TEXT SECTION -

__________

Unemployment and Obesity: the Vicious Cycle

Unemployment and Obesity: the Vicious Cycle

Two of the biggest problems facing America today are unemployment and obesity – two seemingly unrelated but equally serious issues.  After some of the most difficult economic times since the 1930s, America’s unemployment levels peaked at almost 10% in 2009, leveling out to around 6.3% today[1].  Obesity, likewise, has more than doubled for both adults and children in the US since the 1970s, with around 69% of adults being overweight or obese, and 35% being obese[2].  More and more studies, however, are investigating the link between unemployment and obesity and as results start to flood in, it seems that they are not as unrelated as they seemed.

__________

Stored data
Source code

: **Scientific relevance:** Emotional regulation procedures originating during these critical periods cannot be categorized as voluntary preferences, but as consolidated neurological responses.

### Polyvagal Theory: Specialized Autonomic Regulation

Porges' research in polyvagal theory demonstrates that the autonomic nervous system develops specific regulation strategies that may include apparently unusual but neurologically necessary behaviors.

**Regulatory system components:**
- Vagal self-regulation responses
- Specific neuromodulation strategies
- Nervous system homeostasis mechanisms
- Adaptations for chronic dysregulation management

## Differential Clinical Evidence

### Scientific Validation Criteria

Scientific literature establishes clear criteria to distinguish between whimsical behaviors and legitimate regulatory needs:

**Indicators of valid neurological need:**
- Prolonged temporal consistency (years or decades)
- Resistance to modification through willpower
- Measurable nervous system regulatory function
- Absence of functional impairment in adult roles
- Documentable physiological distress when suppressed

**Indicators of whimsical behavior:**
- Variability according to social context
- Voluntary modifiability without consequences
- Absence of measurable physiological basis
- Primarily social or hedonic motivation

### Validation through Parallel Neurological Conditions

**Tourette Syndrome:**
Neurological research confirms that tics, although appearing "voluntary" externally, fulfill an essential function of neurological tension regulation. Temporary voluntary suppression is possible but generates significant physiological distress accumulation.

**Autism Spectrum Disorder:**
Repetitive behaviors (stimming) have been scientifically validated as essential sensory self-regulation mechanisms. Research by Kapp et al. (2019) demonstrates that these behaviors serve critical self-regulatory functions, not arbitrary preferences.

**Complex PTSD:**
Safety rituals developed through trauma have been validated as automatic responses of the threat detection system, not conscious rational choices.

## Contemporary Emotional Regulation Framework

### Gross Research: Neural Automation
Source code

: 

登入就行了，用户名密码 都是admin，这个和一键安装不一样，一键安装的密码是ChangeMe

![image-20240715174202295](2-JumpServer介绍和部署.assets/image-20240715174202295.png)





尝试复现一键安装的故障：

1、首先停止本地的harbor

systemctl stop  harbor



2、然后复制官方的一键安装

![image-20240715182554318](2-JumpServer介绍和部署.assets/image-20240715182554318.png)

__________

ACTIONS TO TAKE -
1. List every percentage given in the text on unemployment and obesity, stating what each one describes.
2. Write the next part of the text on unemployment and obesity, continuing from its final sentence.
The data come from a source unrelated to the text on unemployment and obesity.

EXPECTED RESPONSES -
1.
- Almost 10%: the peak level of unemployment in America, reached in 2009
- Around 6.3%: the level of unemployment in America today
- Around 69%: the share of US adults who are overweight or obese
- 35%: the share of US adults who are obese

2.
 Statistics

Studies are starting to show that there is a significant link between unemployment and obesity, especially amongst unskilled workers who are struggling to find work.  In fact, a Gallup study suggests that if you are between 18 and 44 and unemployed, you are 30% more likely to be obese than your counterparts in full-time employment[3].  High-skilled workers, who may have had sedentary jobs that led them to develop their own fitness plan are more likely to continue exercising and may have savings to help them to eat healthy after losing employment.  Low-skilled workers, alternatively, tend to work physical jobs and use that to burn calories.  When the job is lost, their only form of exercise goes with it, and it can be difficult to get out of a cycle of watching TV and eating junk food[4].  Of course, these are sweeping generalisations but the statistics are hard to ignore.